Because the membranes of both plant and animal cells can tell different substances apart, they can act as “gate-keepers” for the cells. They can slow down or even stop certain materials from entering or leaving the cell. They can also allow certain substances to pass through freely. When substances move in and out of cells without having to use any energy other than their own kinetic energy, the process is called passive transport. Osmosis and diffusion are both examples of passive transport.

Passive transport allows cells to get water, oxygen and other small molecules that they need. It also allows the cell to get rid of wastes such as carbon dioxide.

Because the human body is made up of 60% water, osmosis is an important process. This process helps humans and all organisms to maintain their “normal” internal environment even when their surroundings are constantly changing.

1. READ the INTRODUCTION

2. Materials:

All Groups
1. Metric Rulers
2. Plastic cups
3. Dialysis Tubing (8cm)
4.Graduated Cylinder
5. Dental Floss (4 8cm
pieces)
6. Scales
7. Gloves
8. Water / Groups 1 & 2
1. Corn Starch
2. Lugol’s Solution
3. Plastic Spoons / Groups 3 & 4
1.Phenolphthalein
2. Ammonia / Groups 5 & 6
1. Vinegar
2. Universal
Indicator
Solution / Groups 7 & 8
1. Distilled Water
2. 20% Sucrose Solution

PROCEDURE:

1. All groups: Moisten your fingers to open the dialysis tubing. Tie a knot at one end of the tubing approximately 1cm from the end (knot 1) using dental floss; approximately 1cm above the knot tie another knot (knot 2) using dental floss. DO NOT PULL THE DENTAL FLOSS TOO TIGHTLY---IT MAY TEAR THROUGH THE TUBING. MAKE SURE YOU HAVE SECURE KNOTS (NO LEAKAGE). Keep the dialysis tube moist but avoid getting water inside the tube.

2. Groups 1 & 2: Fill the dialysis tube half full with corn starch.

Groups 3 & 4: Fill the dialysis tube half full with phenolphthalein (~40 drops)

Groups 5 & 6: Fill the dialysis tube half full with Universal Indicator (~40 drops)

Groups 7 & 8: Fill the dialysis tube half full with distilled water (~40 drops)

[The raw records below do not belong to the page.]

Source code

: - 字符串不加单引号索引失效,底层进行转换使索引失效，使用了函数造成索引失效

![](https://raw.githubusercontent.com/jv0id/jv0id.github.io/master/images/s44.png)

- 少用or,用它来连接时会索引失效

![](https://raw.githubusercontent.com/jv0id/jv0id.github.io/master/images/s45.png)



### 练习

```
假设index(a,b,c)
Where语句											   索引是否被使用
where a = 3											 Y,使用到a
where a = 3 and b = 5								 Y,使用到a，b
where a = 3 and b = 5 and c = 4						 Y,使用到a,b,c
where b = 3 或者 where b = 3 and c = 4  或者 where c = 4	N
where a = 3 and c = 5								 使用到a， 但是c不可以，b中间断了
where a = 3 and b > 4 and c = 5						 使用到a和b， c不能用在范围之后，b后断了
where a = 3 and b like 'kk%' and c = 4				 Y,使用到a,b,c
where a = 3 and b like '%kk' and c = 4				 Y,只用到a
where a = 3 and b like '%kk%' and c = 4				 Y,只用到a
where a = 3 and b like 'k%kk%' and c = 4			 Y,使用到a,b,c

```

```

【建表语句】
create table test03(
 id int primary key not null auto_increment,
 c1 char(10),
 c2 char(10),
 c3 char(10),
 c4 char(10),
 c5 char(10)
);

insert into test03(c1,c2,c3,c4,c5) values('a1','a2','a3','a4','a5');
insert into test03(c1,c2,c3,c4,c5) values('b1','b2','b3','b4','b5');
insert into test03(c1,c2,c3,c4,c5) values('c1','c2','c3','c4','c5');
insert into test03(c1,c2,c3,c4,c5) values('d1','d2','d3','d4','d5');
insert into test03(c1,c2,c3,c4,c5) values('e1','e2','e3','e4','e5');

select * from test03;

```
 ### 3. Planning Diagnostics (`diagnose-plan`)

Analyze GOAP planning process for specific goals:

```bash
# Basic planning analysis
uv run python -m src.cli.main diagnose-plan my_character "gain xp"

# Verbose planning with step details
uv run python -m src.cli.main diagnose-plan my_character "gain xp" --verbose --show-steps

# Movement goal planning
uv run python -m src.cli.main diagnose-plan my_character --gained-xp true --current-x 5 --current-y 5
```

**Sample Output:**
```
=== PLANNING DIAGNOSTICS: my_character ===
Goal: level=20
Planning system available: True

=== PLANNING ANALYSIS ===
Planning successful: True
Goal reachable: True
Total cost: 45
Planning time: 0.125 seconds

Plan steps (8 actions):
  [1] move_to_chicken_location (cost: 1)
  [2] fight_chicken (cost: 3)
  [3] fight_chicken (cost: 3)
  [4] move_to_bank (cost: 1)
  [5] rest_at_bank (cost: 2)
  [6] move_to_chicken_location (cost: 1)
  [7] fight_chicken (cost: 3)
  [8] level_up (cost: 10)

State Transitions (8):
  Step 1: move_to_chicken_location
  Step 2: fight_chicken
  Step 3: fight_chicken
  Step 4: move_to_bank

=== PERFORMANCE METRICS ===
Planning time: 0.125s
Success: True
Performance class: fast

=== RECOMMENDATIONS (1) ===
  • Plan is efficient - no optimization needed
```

3. ALL Groups: Approximately 1cm from the open end of the tubing tie one knot using dental floss and using the same CAREFUL technique used in Step 1 (Knot 1). Approximately 1cm below Knot 1 tie the tubing again (Knot 2).

4. All Groups: Carefully rinse off the outside of the tube to remove anything that may have spilled on it. Gently pat it dry with a paper towel.

5. All Groups: Using the scales, find the mass of the filled dialysis tube. Record this information on Handout 1 – Part B on Data Table A.

6. Groups 1 & 2: Put 100ml of water in a plastic cup. Add 5 drops of Lugol’s solution to the water.

7. Groups 3 & 4: Put 75ml of water in a plastic cup. Add 25ml of ammonia to the water.

8. Groups 5 & 6: Put 75ml of water in a plastic cup. Add 25ml of vinegar to the water.

9. Groups 7 & 8: Put 100ml of 20% sucrose solution in a plastic cup.

10. All Groups: Place your dialysis tube in the plastic cup with the solution you made. Make sure it is fully covered. Wait 15 minutes; observe and record your results on Handout 1 – Part B, Data Table B.

11. ALL Groups: Remove the dialysis tube, gently pat it dry and find the mass using the scales. Record this data Handout 1 – Part B, Table A.

12. ALL Groups: Compare your data with the other groups that tested different substances. Record the results from the other groups in the correct Tables A and B.